#### Text shown:
- - - - -

United States District Court, D. Arizona

September 5, 2017

Crestwood Capital Corporation, Plaintiff,
v.
Andes Industries, Inc., Defendant. Devon Investment Inc., Plaintiff,
v.
Andes Industries, Inc., Defendant. Preston Collection Inc., Plaintiff,
v.
Steven Youtsey, Defendant. Andes Industries, Inc.; and PCT International, Inc., Plaintiffs,
v.
EZconn Corporation; and eGtran Corporation, Defendants. Andes Industries, Inc.; and PCT International, Inc., Plaintiffs,
v.
Cheng-Sun Lan; Kun-Te Yang; Chi-Jen Dennis) Lan; Polar Star Management Ltd., Defendants.

          ORDER RE NOS. CV-16-00600, CV-15-00604, CV-15-00607

          NEIL V. WAKE SENIOR UNITED STATES DISTRICT JUDGE

         Before the Court is Crestwood Capital Corporation's, Devon Investment Inc.'s, and Preston Collection Inc.'s Motion for Summary Judgment (Doc. 122 (redacted), 126 (sealed)).

         I. LEGAL STANDARD

         Summary judgment is proper if the evidence shows there is no genuine issue as to any material fact and the moving party is entitled to judgment as a matter of law. Fed.R.Civ.P. 56(a). The moving party must produce evidence and show there is no genuine issue of material fact. Nissan Fire & Marine Ins. Co., Ltd. v. Fritz Cos., Inc., 210 F.3d 1099, 1102 (9th Cir. 2000).

         The party seeking summary judgment bears the initial burden of identifying the basis for its motion and those portions of the pleadings, depositions, answers to interrogatories, and admissions on file, together with the affidavits, if any, which demonstrate the absence of any genuine issue of material fact. Celotex Corp. v. Catrett, 477 U.S. 317, 323 (1986). When the moving party has carried its burden, the nonmoving party must produce evidence to support its claim or defense by more than simply showing “there is some metaphysical doubt as to the material facts.” Matsushita Elec. Indus. Co. v. Zenith Radio Corp., 475 U.S. 574, 586 (1986). To defeat a motion for summary judgment, the nonmoving party must show that there are genuine issues of material fact. Anderson v. Liberty Lobby, Inc., 477 U.S. 242, 250 (1986). A material fact is one that might affect the outcome of the suit under the governing law. Id. at 248. A factual issue is genuine “if the evidence is such that a reasonable jury could return a verdict for the nonmoving party.” Id.

- - - - -

#### Material shown:
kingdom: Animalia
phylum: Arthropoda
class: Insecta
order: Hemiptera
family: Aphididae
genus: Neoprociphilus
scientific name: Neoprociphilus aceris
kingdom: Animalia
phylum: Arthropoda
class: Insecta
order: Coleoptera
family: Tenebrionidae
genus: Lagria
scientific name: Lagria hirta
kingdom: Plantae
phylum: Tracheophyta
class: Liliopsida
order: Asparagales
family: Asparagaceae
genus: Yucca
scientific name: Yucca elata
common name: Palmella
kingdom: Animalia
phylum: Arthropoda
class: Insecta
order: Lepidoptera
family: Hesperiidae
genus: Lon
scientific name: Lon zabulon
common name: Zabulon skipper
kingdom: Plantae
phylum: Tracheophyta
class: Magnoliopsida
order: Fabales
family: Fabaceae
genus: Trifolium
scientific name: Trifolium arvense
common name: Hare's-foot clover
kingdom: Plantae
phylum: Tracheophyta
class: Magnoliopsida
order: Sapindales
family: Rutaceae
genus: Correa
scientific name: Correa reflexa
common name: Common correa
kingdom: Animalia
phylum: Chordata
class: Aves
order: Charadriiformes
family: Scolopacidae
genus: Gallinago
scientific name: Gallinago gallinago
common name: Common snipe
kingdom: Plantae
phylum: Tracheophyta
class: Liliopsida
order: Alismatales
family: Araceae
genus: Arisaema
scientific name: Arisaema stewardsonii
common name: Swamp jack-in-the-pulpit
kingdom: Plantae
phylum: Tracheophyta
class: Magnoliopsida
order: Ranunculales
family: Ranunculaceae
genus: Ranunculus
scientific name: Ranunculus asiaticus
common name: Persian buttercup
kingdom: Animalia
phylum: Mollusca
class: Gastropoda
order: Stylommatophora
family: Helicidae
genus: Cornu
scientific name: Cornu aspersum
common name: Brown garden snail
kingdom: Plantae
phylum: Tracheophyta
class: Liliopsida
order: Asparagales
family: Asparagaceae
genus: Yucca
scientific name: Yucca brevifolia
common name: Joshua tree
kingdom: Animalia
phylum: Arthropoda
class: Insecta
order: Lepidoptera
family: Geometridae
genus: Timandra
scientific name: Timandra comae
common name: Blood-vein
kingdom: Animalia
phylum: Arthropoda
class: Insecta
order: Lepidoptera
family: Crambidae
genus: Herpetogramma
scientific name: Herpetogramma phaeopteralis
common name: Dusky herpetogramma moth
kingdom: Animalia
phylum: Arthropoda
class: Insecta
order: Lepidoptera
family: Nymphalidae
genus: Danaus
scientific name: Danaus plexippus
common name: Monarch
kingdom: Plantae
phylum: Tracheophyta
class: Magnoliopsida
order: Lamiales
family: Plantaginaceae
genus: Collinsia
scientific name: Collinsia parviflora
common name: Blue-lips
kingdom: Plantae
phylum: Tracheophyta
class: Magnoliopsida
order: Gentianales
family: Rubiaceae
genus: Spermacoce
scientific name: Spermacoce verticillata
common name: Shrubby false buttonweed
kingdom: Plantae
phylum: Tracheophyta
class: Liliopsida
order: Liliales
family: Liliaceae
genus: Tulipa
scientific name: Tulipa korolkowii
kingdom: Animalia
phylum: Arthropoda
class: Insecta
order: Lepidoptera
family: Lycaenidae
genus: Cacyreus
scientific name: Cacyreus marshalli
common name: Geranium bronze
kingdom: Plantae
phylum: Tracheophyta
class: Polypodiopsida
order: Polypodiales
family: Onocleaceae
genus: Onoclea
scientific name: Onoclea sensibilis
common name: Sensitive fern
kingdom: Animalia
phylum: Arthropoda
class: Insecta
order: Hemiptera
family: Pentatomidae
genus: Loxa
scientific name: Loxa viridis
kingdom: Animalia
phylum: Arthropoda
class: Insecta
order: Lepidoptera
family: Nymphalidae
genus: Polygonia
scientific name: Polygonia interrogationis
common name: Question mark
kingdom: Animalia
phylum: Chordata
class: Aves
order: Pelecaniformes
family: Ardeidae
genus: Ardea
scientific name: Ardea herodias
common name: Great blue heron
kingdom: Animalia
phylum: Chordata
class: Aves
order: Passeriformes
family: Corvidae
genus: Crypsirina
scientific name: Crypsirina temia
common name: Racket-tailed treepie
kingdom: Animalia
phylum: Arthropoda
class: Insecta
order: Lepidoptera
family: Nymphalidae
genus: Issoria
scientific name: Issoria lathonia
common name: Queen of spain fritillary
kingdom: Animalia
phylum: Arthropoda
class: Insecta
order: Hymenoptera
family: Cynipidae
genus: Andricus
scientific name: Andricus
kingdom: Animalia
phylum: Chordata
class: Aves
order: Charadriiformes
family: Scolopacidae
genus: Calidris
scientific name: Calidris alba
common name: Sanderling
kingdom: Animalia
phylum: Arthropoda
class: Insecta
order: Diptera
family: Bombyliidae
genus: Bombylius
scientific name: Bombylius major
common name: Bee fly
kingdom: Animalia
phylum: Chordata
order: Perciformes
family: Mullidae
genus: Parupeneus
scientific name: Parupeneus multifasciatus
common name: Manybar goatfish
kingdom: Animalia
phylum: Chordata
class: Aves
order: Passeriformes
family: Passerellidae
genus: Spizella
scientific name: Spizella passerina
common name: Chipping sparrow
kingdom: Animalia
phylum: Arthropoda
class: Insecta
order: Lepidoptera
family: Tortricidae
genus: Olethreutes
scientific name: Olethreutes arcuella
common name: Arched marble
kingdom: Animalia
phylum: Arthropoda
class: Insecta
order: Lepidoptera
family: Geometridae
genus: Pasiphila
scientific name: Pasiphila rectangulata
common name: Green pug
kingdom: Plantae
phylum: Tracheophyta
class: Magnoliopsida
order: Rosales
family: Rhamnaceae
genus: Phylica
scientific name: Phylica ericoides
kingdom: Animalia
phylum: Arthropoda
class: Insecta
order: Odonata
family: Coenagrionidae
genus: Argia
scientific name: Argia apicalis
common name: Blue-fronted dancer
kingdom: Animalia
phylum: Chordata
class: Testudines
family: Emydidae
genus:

- - - - -

#### Work order 1:
Which judge issued the court order?
#### Work order 2:
Swap "Defendants" for "Respondents" and write out the court order between "Andes Industries, Inc., Defendant. Preston" and "Management Ltd., Defendants.", inclusive.
The entries have no role in this work.

#### Final answer 1:
Neil V. Wake, Senior United States District Judge.

#### Final answer 2:
Andes Industries, Inc., Defendant. Preston Collection Inc., Plaintiff,
v.
Steven Youtsey, Defendant. Andes Industries, Inc.; and PCT International, Inc., Plaintiffs,
v.
EZconn Corporation; and eGtran Corporation, Respondents. Andes Industries, Inc.; and PCT International, Inc., Plaintiffs,
v.
Cheng-Sun Lan; Kun-Te Yang; Chi-Jen Dennis) Lan; Polar Star Management Ltd., Respondents.